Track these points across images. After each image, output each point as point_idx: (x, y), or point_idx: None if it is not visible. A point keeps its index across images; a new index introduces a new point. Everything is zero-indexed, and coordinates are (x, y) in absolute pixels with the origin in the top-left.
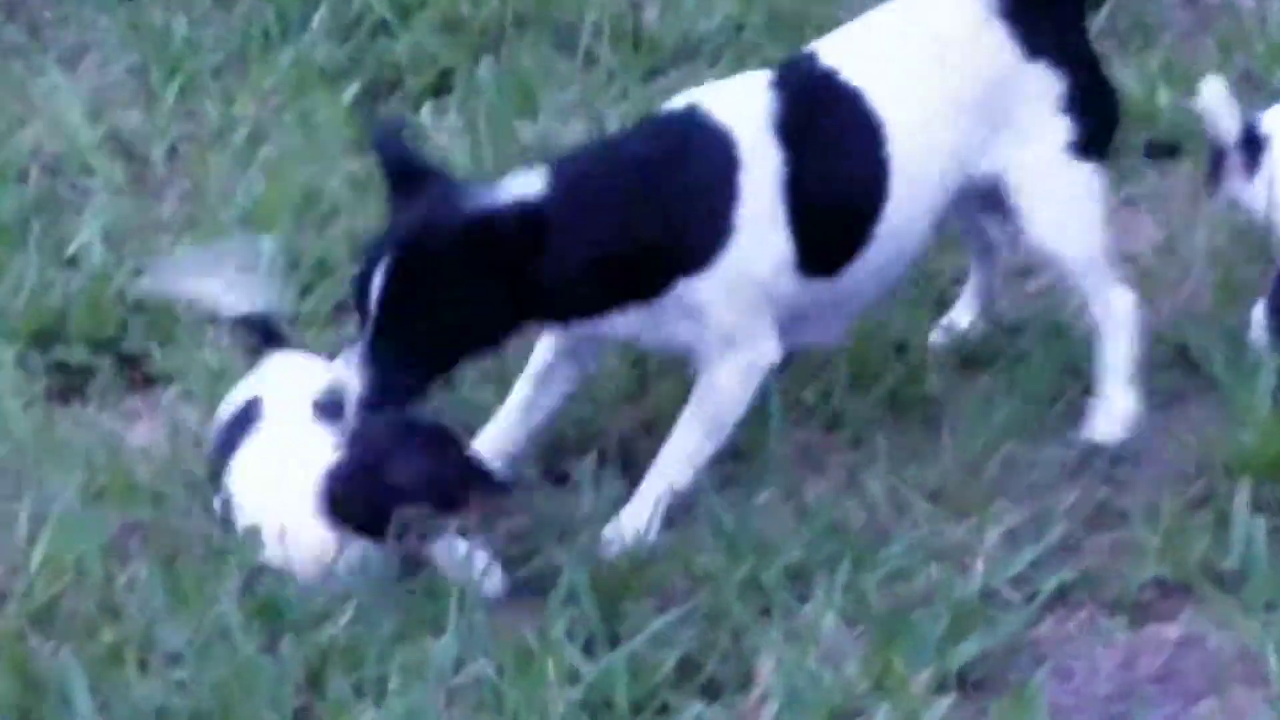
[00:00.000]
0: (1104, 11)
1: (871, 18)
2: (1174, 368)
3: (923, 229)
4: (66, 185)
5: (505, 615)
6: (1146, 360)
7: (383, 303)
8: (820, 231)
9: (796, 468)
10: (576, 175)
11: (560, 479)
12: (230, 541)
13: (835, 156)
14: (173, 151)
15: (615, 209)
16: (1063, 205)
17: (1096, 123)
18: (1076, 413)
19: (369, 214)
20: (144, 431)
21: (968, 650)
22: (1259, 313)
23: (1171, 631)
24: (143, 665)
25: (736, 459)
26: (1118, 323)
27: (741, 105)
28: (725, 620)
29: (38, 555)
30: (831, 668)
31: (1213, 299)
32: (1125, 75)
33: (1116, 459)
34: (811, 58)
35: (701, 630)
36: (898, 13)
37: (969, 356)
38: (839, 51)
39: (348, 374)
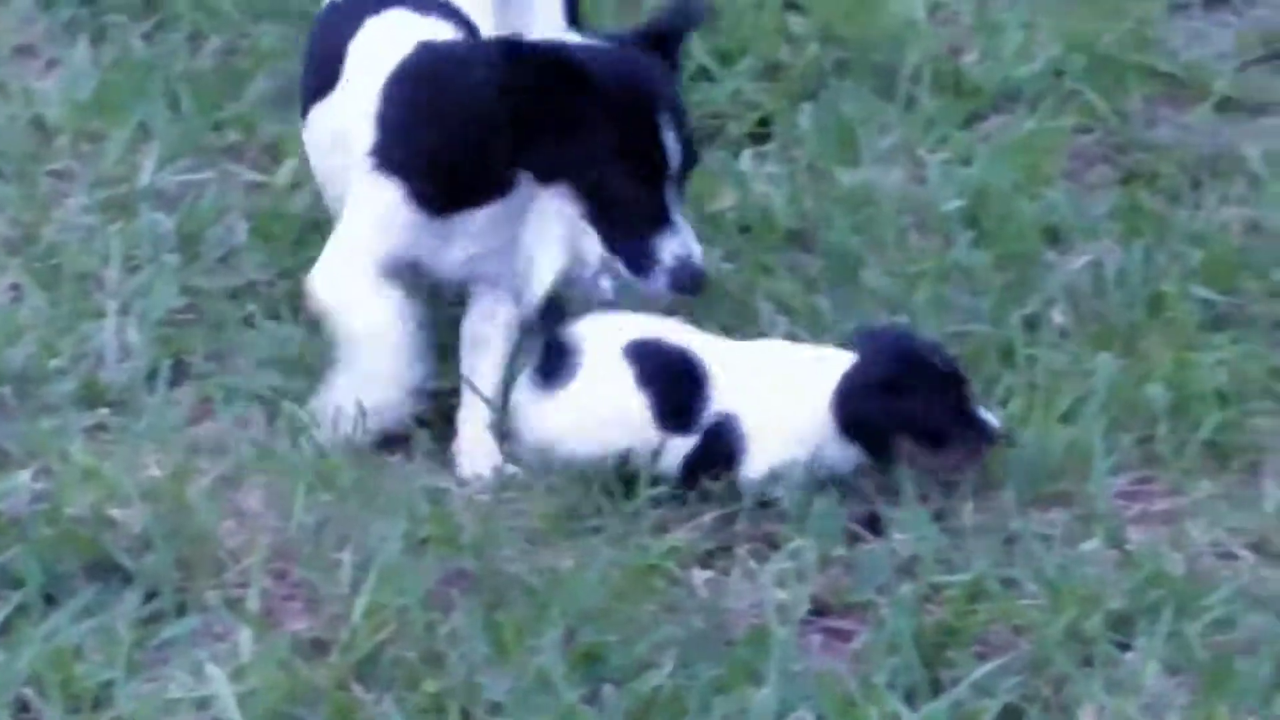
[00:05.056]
0: None
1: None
2: None
3: None
4: None
5: (826, 664)
6: None
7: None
8: None
9: (1119, 515)
10: None
11: (872, 523)
12: (553, 590)
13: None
14: None
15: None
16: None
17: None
18: None
19: None
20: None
21: None
22: None
23: None
24: (465, 715)
25: (1059, 505)
26: None
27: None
28: (1047, 670)
29: (361, 604)
30: (1154, 717)
31: None
32: None
33: None
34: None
35: (1023, 680)
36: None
37: None
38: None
39: (689, 243)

=-=-=

- Task item -
Find the line that contains "6: (1146, 360)", then write out that line and every line after it through the end of the records, exactly. Leave the pictures out.

- Solved exercise -
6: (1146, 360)
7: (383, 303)
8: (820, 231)
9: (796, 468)
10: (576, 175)
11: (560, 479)
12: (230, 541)
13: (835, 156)
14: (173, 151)
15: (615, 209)
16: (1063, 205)
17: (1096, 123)
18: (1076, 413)
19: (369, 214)
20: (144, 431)
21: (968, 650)
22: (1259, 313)
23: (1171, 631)
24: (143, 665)
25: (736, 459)
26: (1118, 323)
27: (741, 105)
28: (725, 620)
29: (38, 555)
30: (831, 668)
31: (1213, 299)
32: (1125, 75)
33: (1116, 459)
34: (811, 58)
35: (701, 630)
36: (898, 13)
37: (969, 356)
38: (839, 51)
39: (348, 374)
[00:05.056]
0: None
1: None
2: None
3: None
4: None
5: (826, 664)
6: None
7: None
8: None
9: (1119, 515)
10: None
11: (872, 523)
12: (553, 590)
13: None
14: None
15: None
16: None
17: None
18: None
19: None
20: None
21: None
22: None
23: None
24: (465, 715)
25: (1059, 505)
26: None
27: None
28: (1047, 670)
29: (361, 604)
30: (1154, 717)
31: None
32: None
33: None
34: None
35: (1023, 680)
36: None
37: None
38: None
39: (689, 243)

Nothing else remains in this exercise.